BloomCoreset: Fast Coreset Sampling using Bloom Filters for Fine-Grained Self-Supervised Learning
Prajwal Singh, Gautam Vashishtha, Indra Deep Mastan, Shanmuganathan Raman
TL;DR
Open-Set SSL for fine-grained recognition suffers from expensive coreset sampling from large unlabeled pools. BloomCoreset proposes a Counting Bloom Filter-based pipeline that indexes Open-Set and domain-specific Open-CLIP features to quickly retrieve semantically aligned samples, followed by top-k filtering to reduce false positives. It integrates with the SimCore framework to train a fine-grained SSL model, and experiments across 11 downstream datasets show substantial speedups with only a small average accuracy trade-off. The approach enables scalable, domain-specific SSL with limited labeled data and demonstrates robust cross-dataset performance.
Abstract
The success of deep learning in supervised fine-grained recognition for domain-specific tasks relies heavily on expert annotations. The Open-Set for fine-grained Self-Supervised Learning (SSL) problem aims to enhance performance on downstream tasks by strategically sampling a subset of images (the Core-Set) from a large pool of unlabeled data (the Open-Set).
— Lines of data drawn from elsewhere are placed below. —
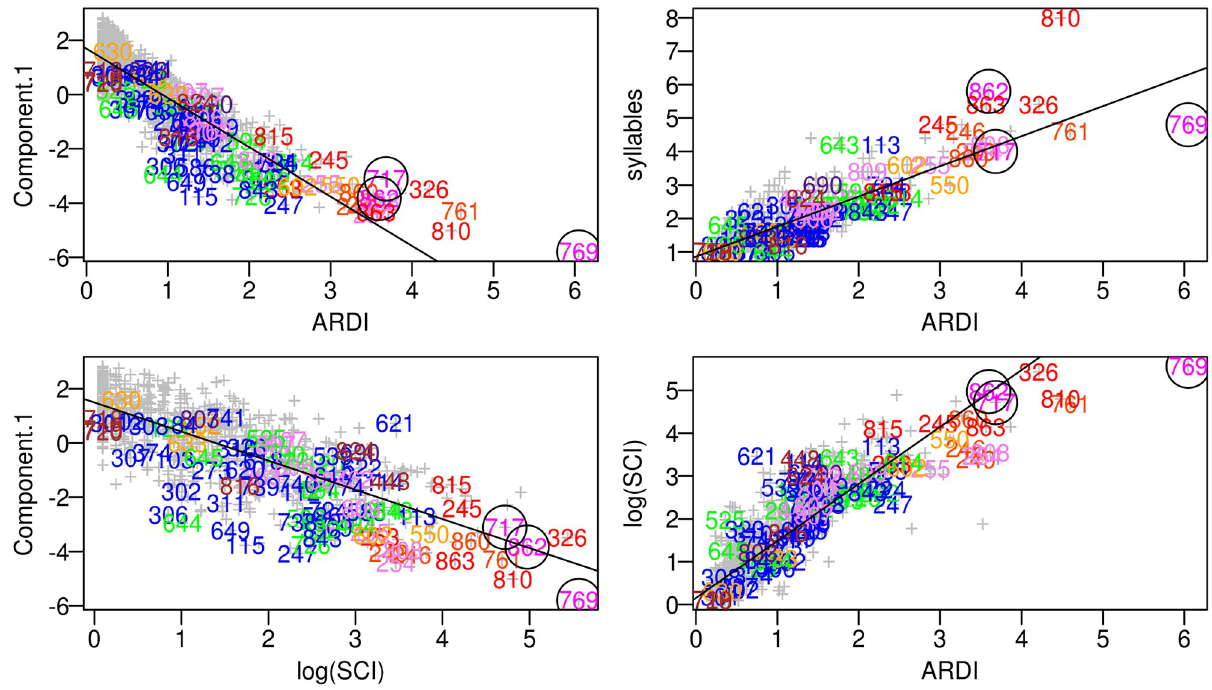
Fig 6. Scatter plots of ARDI versus various other possible metrics of acoustic musicality. Colors are coded the same as in Fig 3 (with warmer colors corresponding to more human music relevant names) and circles enclose each of the three primate songs: Indri indri ’s: “song” (#717), Tarsius spectrum ’s “duet song” (#769), and Hylobates leucogenys ’ “trio song” (#862). ARDI identifies fewer false positives � than both PC1 (e.g. trills and twitters) and syllable count (e.g. #643 twitter & #113 trill) whereas log(SCI) captured songs more efficiently � . SCI tends to reward longer, more repetitive calls such as the loud call (#448) of Macaca silenus , the duet of Lepilemur edwardsi (#815), the chirrup pumping (#46) of Callicebus moloch , or the pant-hoot- drum (#820) of Pan troglodytes . ARDI, alternatively, tends to boost scores of shorter, more transpositionally musical calls such as the gothic chucks (#648) of Saimiri sciureus , u-trills (#113) of Cebus olivaceus , the twitter (#726) of Tarsius syrichta , or the trill (#247) of Hylobates lar (see also Fig 1). Note that SCI is arbitrarily scaled, but conveniently happens to align well with the scales that manifest for syllable count and ARDI. ( � compared with researcher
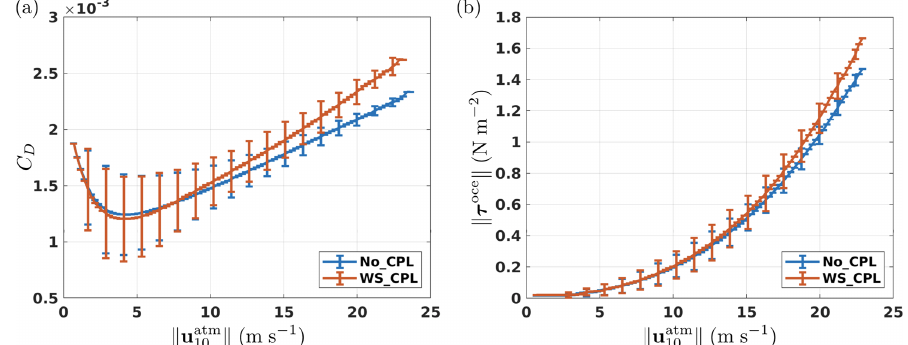
(cid:107) and (b) wind stress norm (cid:107) τ oce (cid:107) as a function of (cid:107) u atm 10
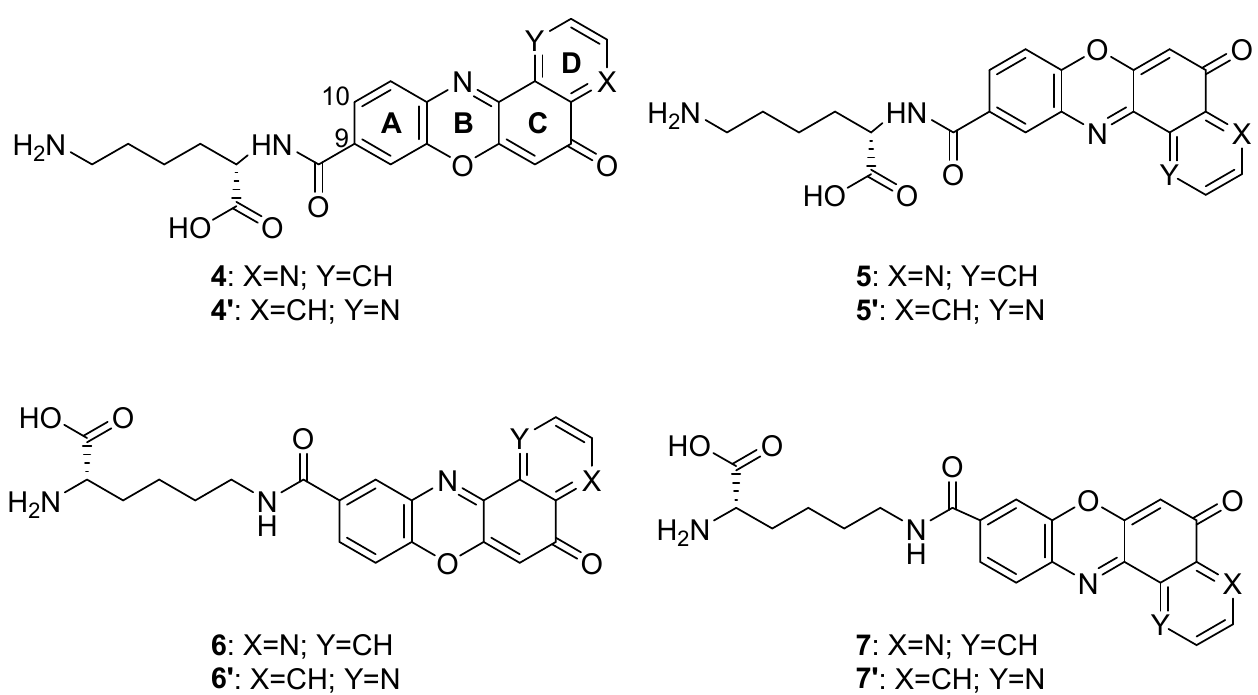
Figure 10. Structure of the pyridophenoxazinone derivatives conjugated to L -lysine. Products 4–7 and 4 ′ -7 ′ were tested on cancer cell lines of leukemia (CCRF-CEM, CCRF-SB and MT-4), colon (HT-29), breast cancer (MCF-7), cervical cancer (HeLa), papil-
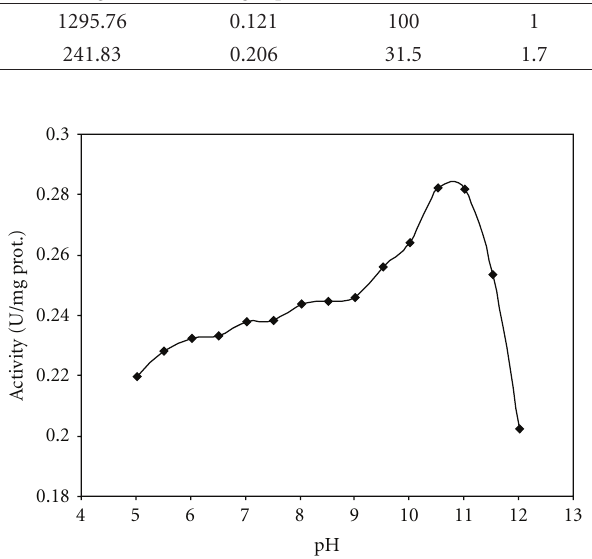
Figure 1: E ff ect of pH on rainbow trout liver rhodanese. The assay mixture contained 25 mM citrate-phosphate-borate bu ff er, at given pH, and 50 mM KCN, 50mM Na 2 S 2 O 3 , and 50 µ L enzyme solution in a total volume of 1.75 mL.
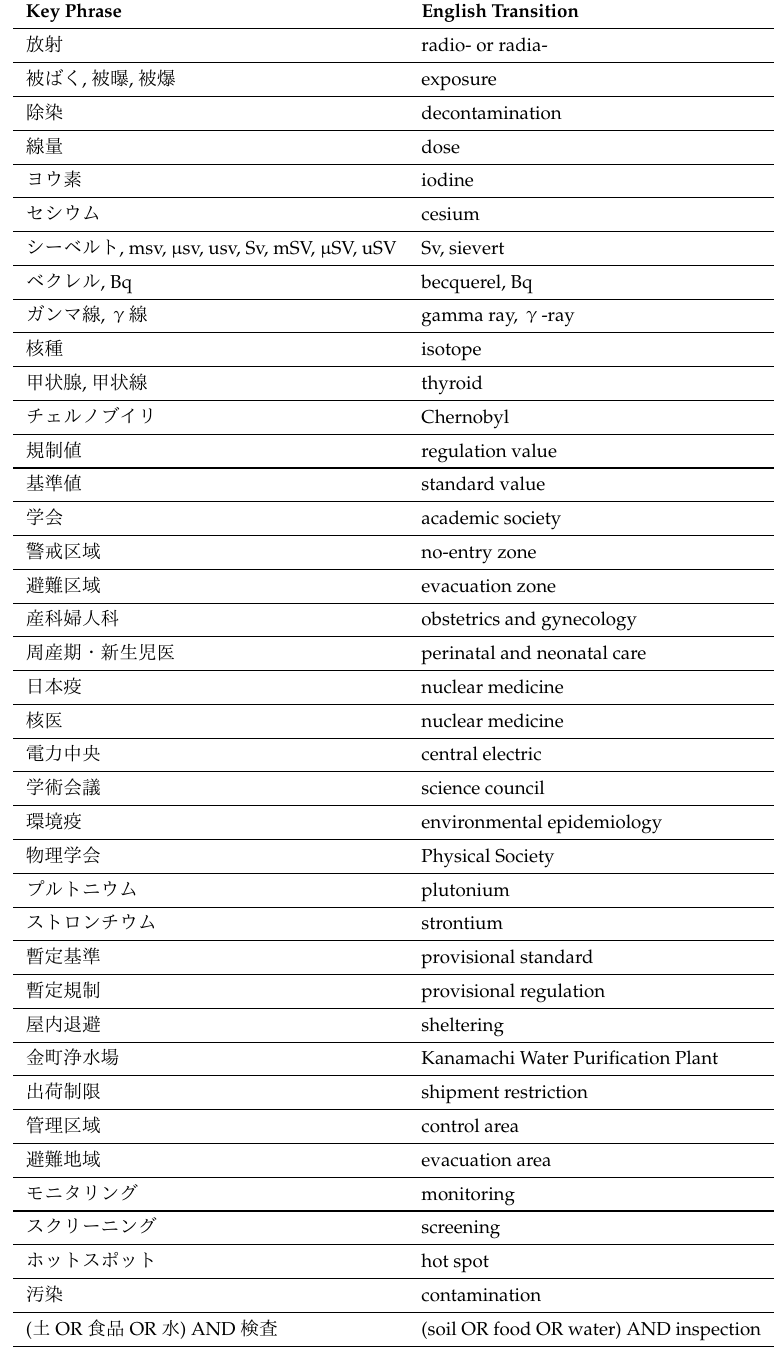
Table A1. List of key phrases used for extraction of the data set for this study as well as for the previous study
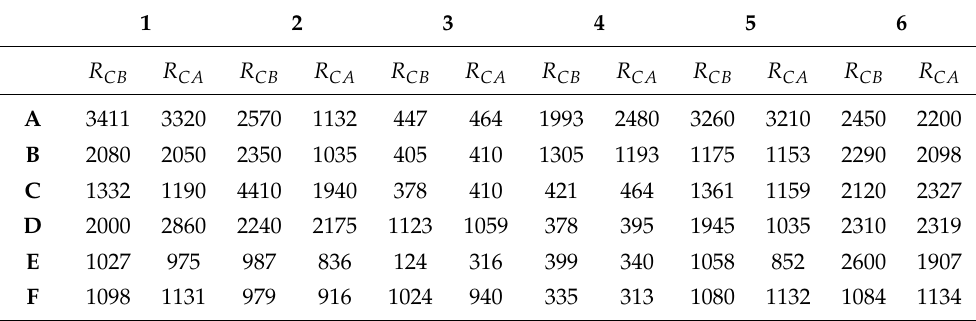
Table 3. Electrical resistance values of soil under controlled conditions for mapping level of soil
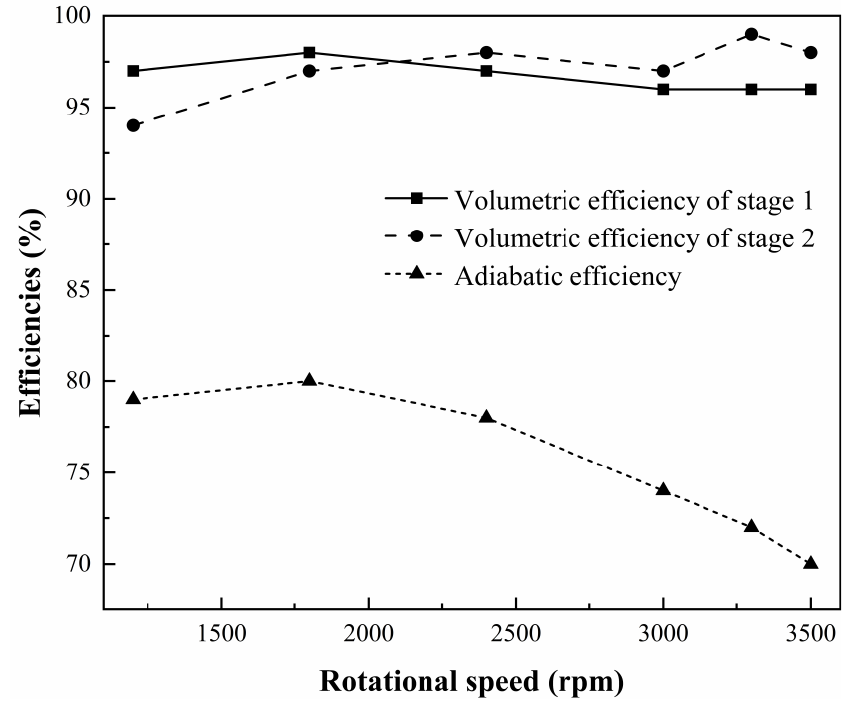
Figure 13. Effect of rotational speed on volumetric efficiency and adiabatic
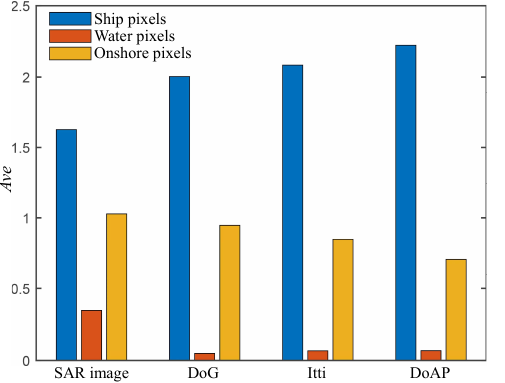
Figure 7. The contrast of ship pixels, water pixels, and onshore pixels.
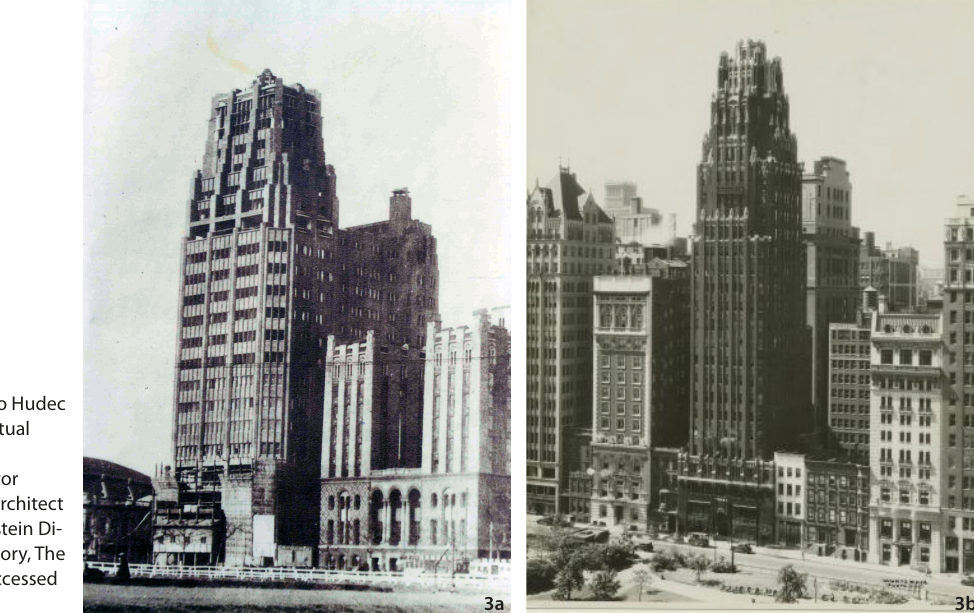
Figure 3a Park Hotel, Laszlo Hudec architect, 1934 (Source: Virtual Shanghai.net). Figure 3b American Radiator Building, Raymond Hood architect (Source: Irma and Paul Milstein Di- vision of United States History, The New York Public Library. Accessed June 27,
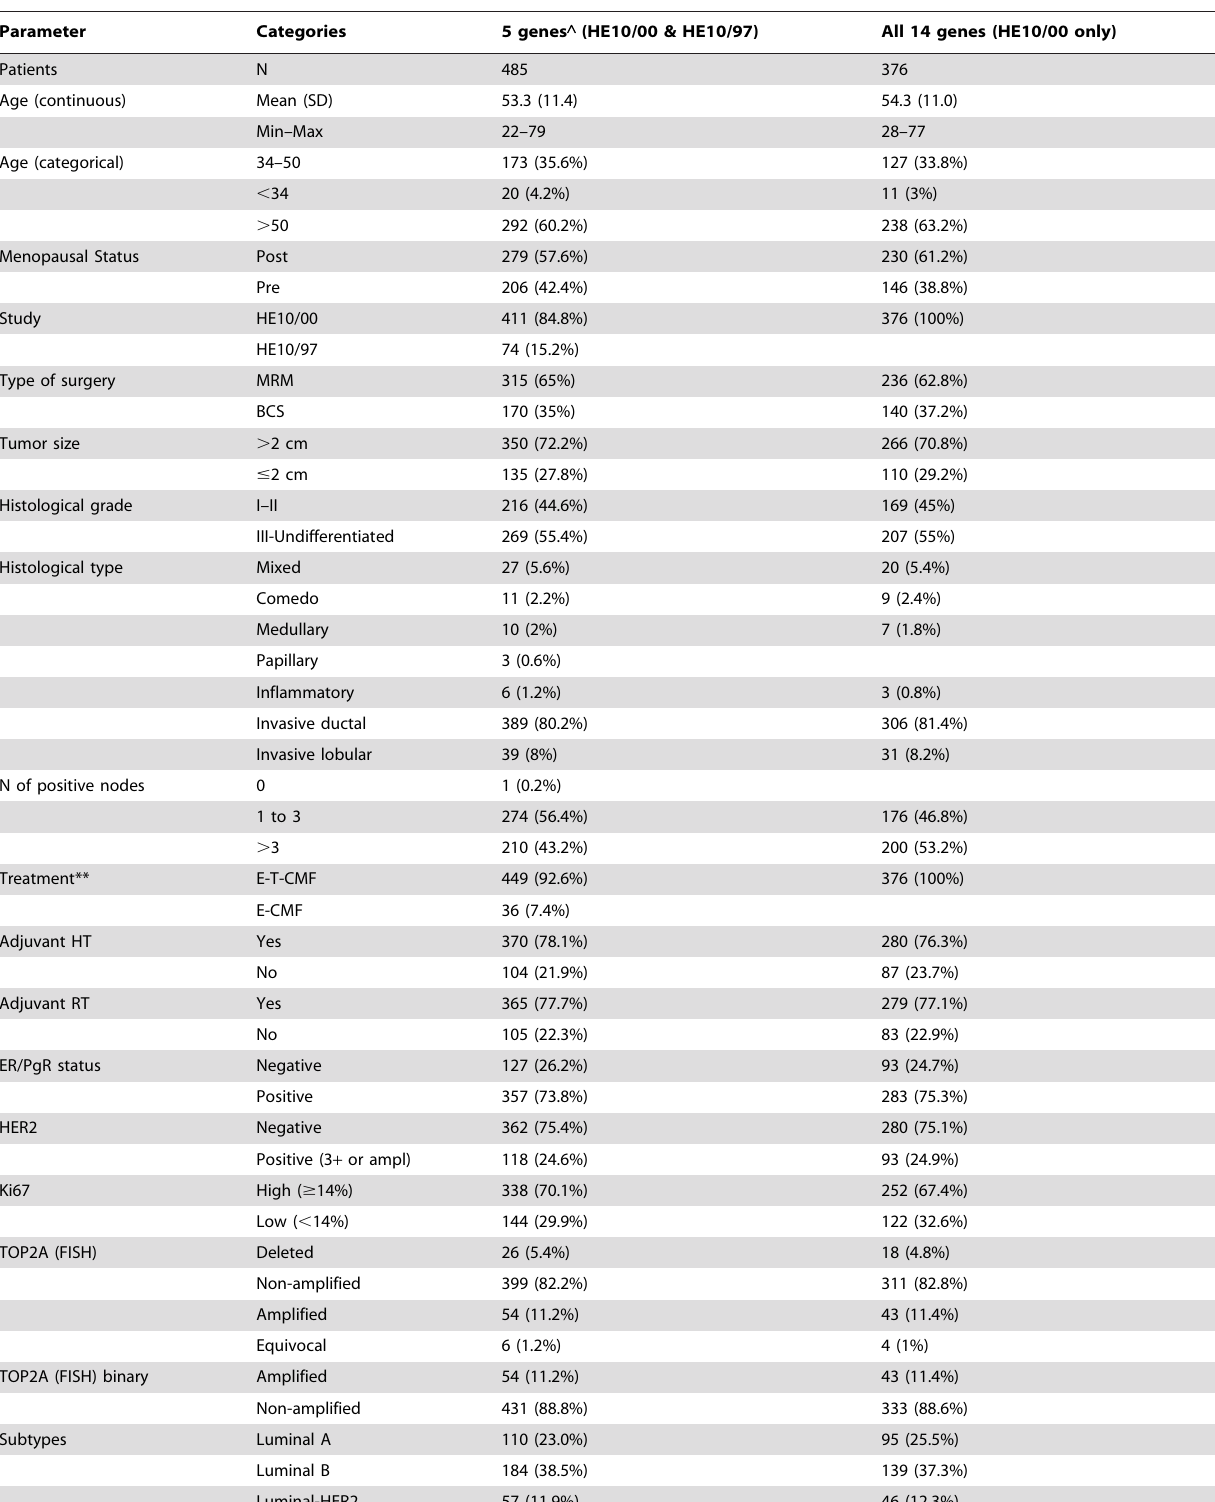
Table 1. Demographic and clinicopathological characteristics of patients and tumors from HE10/00 & HE10/97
In this paper, we propose a novel method, BloomCoreset, that significantly reduces sampling time from Open-Set while preserving the quality of samples in the coreset. To achieve this, we utilize Bloom filters as an innovative hashing mechanism to store both low- and high-level features of the fine-grained dataset, as captured by Open-CLIP, in a space-efficient manner that enables rapid retrieval of the coreset from the Open-Set. To show the effectiveness of the sampled coreset, we integrate the proposed method into the state-of-the-art fine-grained SSL framework, SimCore [1]. The proposed algorithm drastically outperforms the sampling strategy of the baseline in SimCore [1] with a $98.5\%$ reduction in sampling time with a mere $0.83\%$ average trade-off in accuracy calculated across $11$ downstream datasets.